We had a guy working with us who used the maven-assembly-plugin to package all dependencies. He has since left the company and I'm trying to figure out how he did this. I am just now learning about the maven-assembly-plugin.
Our applications are split into a Maven POM project with associated module projects. In the following example, I've included the runtime module project. I tried to create a module project called runtime in my application, but the minute I make any changes it loses the association with the parent project.
We are using Netbeans.
+- pom.xml
+- Simulator
+- pom.xml
+- comms
+- pom.xml
+- src
+- main
+- java
+- framework
+- pom.xml
+- src
+- main
+- java
+- core
+- pom.xml
+- src
+- main
+- java
This is what I want to create:
+- runtime
+- pom.xml
+- src
+- assemble
+- assembly (xml file)
+- target
+- Simulator
+- archive-tmp
+- classes
+- test-classes
+- Simulator (zip file)
+- config
+- data
+- scripts
After doing a little more research, I think I might be putting the cart before the horse. I already have a main project that includes the module projects.
- So what exactly is the first next step?
- Create the assembly descriptor file?
- Edit my main pom file to be the parent?
Below are some helpful questions and answers but I'm still confused. Can someone please tell me what to do first?
Maven assembly on multi module project with special structure
How to use Maven assembly plugin with multi module maven project
EDIT:
I figured out why the module was disappearing from my main project.
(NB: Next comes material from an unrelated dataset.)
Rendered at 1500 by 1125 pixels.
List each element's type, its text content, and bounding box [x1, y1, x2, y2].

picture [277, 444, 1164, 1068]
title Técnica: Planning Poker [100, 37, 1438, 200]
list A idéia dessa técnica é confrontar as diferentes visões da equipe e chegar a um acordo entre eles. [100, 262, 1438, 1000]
Netbeans!! I restarted it and my runtime module was there.
So, now I need to edit my POM file in the runtime module?
If I read your question right, what you want to do is to add a new Maven module (called runtime
) to an existing project and use the maven-assembly-plugin
on this new project to package it.
The first step is then to create the Maven module. I'm not sure if Netbeans provides a facility to do this (Eclise does), but it comes down to:
- in the
<modules>
section of the parent POM, add a new<module>
forruntime
. - create a new folder called
runtime
at the same directory level of the parent POM create a file
pom.xml
inside this new folder declaring the root POM as parent POM like this:<parent> <groupId>...</groupId> <artifactId>...</artifactId> <version>...</version> </parent>
Then, you need to configure the maven-assembly-plugin
to do the packaging of this new module. This is done with the help of a assembly descriptor, whose format is documented here.
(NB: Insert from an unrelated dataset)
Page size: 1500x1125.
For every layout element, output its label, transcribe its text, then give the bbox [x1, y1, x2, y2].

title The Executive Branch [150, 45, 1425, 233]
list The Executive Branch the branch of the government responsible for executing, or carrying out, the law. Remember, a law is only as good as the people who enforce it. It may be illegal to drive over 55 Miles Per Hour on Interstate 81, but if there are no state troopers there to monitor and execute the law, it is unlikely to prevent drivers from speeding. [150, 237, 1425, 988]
To give you something to start with, consider the following POM configuration and assembly descriptor, that will package everything that is under config
, data
and scripts
in a zip file:
<plugin>
<artifactId>maven-assembly-plugin</artifactId>
<version>2.6</version>
<executions>
<execution>
<id>make-assembly</id>
<phase>package</phase>
<goals>
<goal>single</goal>
</goals>
<configuration>
<descriptors>
<descriptor>src/assemble/assembly.xml</descriptor>
</descriptors>
</configuration>
</execution>
</executions>
</plugin>
with the assembly.xml
:
<assembly xmlns="http://maven.apache.org/plugins/maven-assembly-plugin/assembly/1.1.3"
xmlns:xsi="http://www.w3.org/2001/XMLSchema-instance"
xsi:schemaLocation="http://maven.apache.org/plugins/maven-assembly-plugin/assembly/1.1.3 http://maven.apache.org/xsd/assembly-1.1.3.xsd">
<id>distribution</id>
<formats>
<format>zip</format>
</formats>
<fileSets>
<fileSet>
<directory>config</directory>
<outputDirectory>/config</outputDirectory>
</fileSet>
<fileSet>
<directory>data</directory>
<outputDirectory>/data</outputDirectory>
</fileSet>
<fileSet>
<directory>scripts</directory>
<outputDirectory>/scripts</outputDirectory>
</fileSet>
</fileSets>
</assembly>
After running mvn clean install
on the parent POM, a zip file will be created under the target
directory of the module runtime
. It will contain the 3 specified folders.